**Quoted passage**.
________________________________________

After Brexit: Fewer immigrants or just different immigrants?

There was a new twist on the Brexit and immigration question last week. The Leave campaign came up with the Save British Curry slogan. Priti Patel blamed the EU for the tougher restrictions on non-EU workers. This, she claimed, was preventing restauranteurs from bringing workers over from the Indian subcontinent.  Of course, as an employment minister she well knows that the EU has nothing to do with these restrictions but the point she was trying to make (I think) was that tougher rules on immigration from outside the EU have been brought in because of the easier access for EU workers. A government under pressure to reduce immigration had to balance looser restrictions on EU migration with tighter restrictions for everyone else. If we were to leave the EU, so the logic goes, the tougher restrictions on workers from India would not be necessary.*

This sentiment was echoed during Channel 4’s EU referendum debate, which drew its audience from ethnic minorities. Most of the pro Brexit members of the audience gave immigration as their main reason for wanting to leave the EU. Not all of them wanted to reduce immigration, though. Many were opposed to free movement of people from the EU because they felt it had made it more difficult for those from elsewhere in the world to come to the UK. A number of people argued that the increase in immigration restrictions was an indirect result of EU membership because the increase in migration from Europe had led to pressure on the government to curb it elsewhere. But, rather than wanting to restrict immigration, some of the Brexiters wanted to level down the barriers and make it as easy for people from elsewhere to come to the UK as it is for those from the EU. Trevor Phillips remarked that it was the first time he had heard an open borders argument from the Brexit side.


This all sounds a bit confusing but there might be a grain of truth in it. It is certainly true that the number of immigrants from elsewhere in the world began to fall at around the same time that the eastern European countries joined the EU.

Long-Term International net migration by citizenship

UK, 1975 to 2015 (YE September 2015)

________________________________________

**Records provided**.
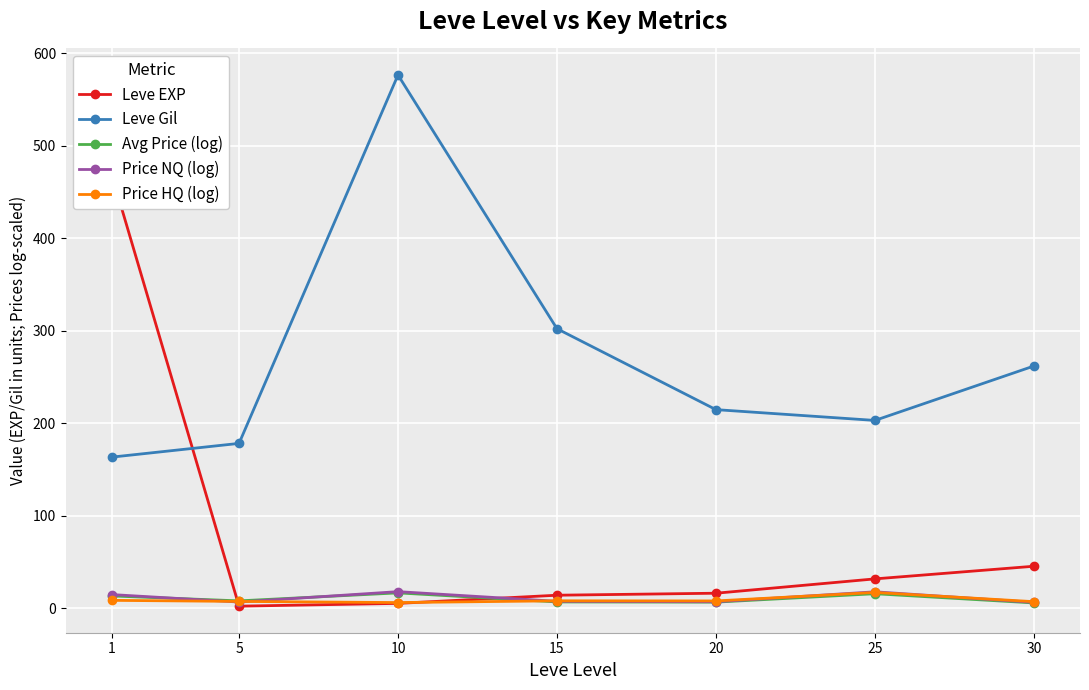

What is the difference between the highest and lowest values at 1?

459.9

________________________________________

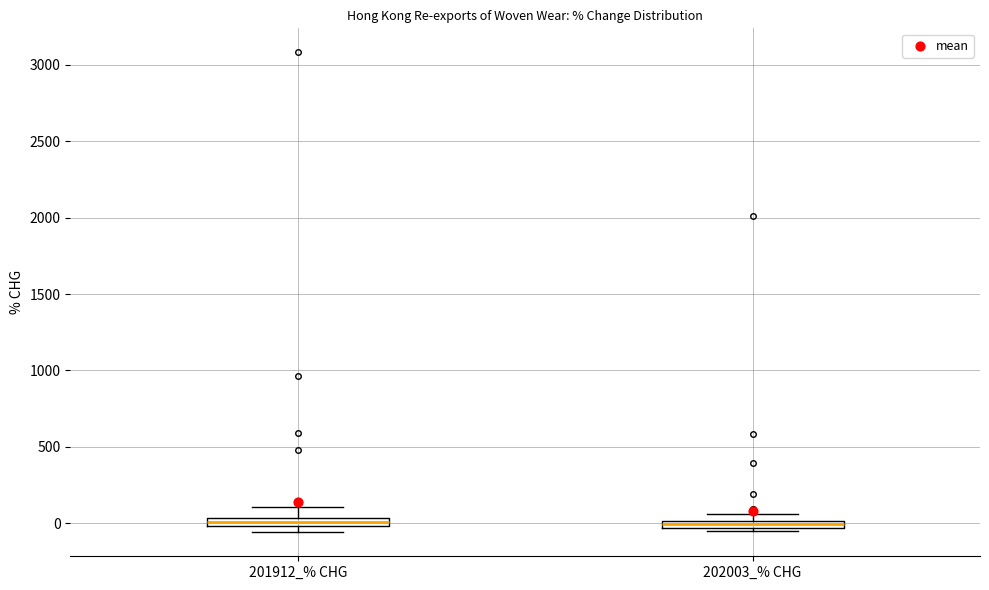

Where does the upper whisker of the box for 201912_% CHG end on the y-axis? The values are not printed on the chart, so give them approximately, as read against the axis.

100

________________________________________

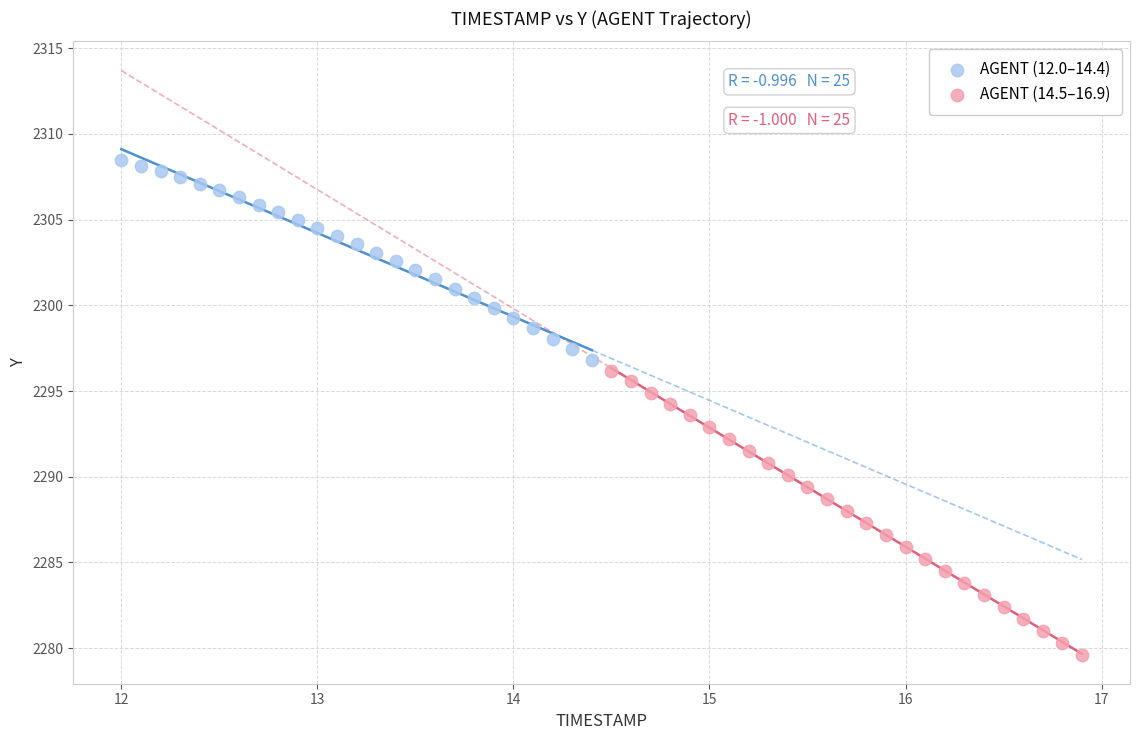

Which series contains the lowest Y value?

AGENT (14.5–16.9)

________________________________________

**Set of tasks**.
[1] Answer these questions using the Brexit and immigration article above the data:
(a) What slogan did the Leave campaign come up with?
(b) From which group did Channel 4’s EU referendum debate draw its audience?
(c) Who remarked that it was the first time he had heard an open borders argument from the Brexit side?
[2] Take the article on Brexit and immigration, which appears above the data, further by writing a few paragraphs that pick up after its final heading.

**Responses to the tasks**.
[1]
(a) Save British Curry
(b) Ethnic minorities
(c) Trevor Phillips

[2]
This may well be due to the relative ease of employing people from the EU compared to those from elsewhere. As Migration Observatory noted, the number of non-EU people coming to the UK to work fell sharply from the middle of the last decade. It could be that EU migrants met some of the extra demand for labour which might otherwise have been met by people from Commonwealth countries.


What difference leaving the EU would make to this is difficult to say. Some people think that, if we applied strict immigration criteria to all countries, the resulting labour shortage it would force businesses to invest more in training and technology, thereby employing more British people and raising productivity.

But, as Jonathan Portes says, even if this were achievable, which is by no means certain, it would take some time and, in the meantime, businesses would kick up a fuss:

[W]ould we really ban unskilled migration for economic reasons entirely? At least in theory, it is possible to make a plausible economic rationale for doing so; while this would cut growth in the short term, it might over time incentivise firms into productivity-enhancing investment or training.

But these effects are lengthy and uncertain (and not obvious in previous periods of low migration). Meanwhile, business would suffer and would be vocal in saying so. And the incentives for irregular migration would increase significantly.

Sussex University’s James Hampshire makes a similar point:

Governments have limited capacities to exclude, identify and remove immigrants, and when limited legal entry routes come up against labour market demand on the one hand, and supply of migrant workers on the other, the result is usually irregular migration. Would replacing EU free movers with European irregular migrants represent an improvement? Irregular migrants are more readily exploited, which makes it easier for unscrupulous employers to undercut local wages, and they do not contribute to income tax receipts.

Thus there is a huge gap between the simplistic claims of the Leave campaign, and the complex reality of governing the world’s fifth largest economy, further inconvenienced by the rule of law. In the event of Brexit, the government would come under tremendous pressure from employers and businesses to either admit those (now controllable) European nurses, lawyers, and students as immigrants, or else replace them with people from elsewhere.

Research by Migration Observatory for the Financial Times found that 75 percent of EU citizens working in the UK would not meet the visa requirements applied to non-EU workers.  Even if the EU workers already here were allowed to stay, the restrictions would soon lead to a labour shortage.

Employers who have been used to having a plentiful supply of well qualified labour on tap and who have been running down their training investment for some time, would be unlikely to change their policies overnight. There is also evidence to suggest that some firms’ entire business model is based on the availability of relatively cheap on-demand labour. Businesses would not want to see this supply of labour cut off and would soon put pressure on the government to ease immigration restrictions.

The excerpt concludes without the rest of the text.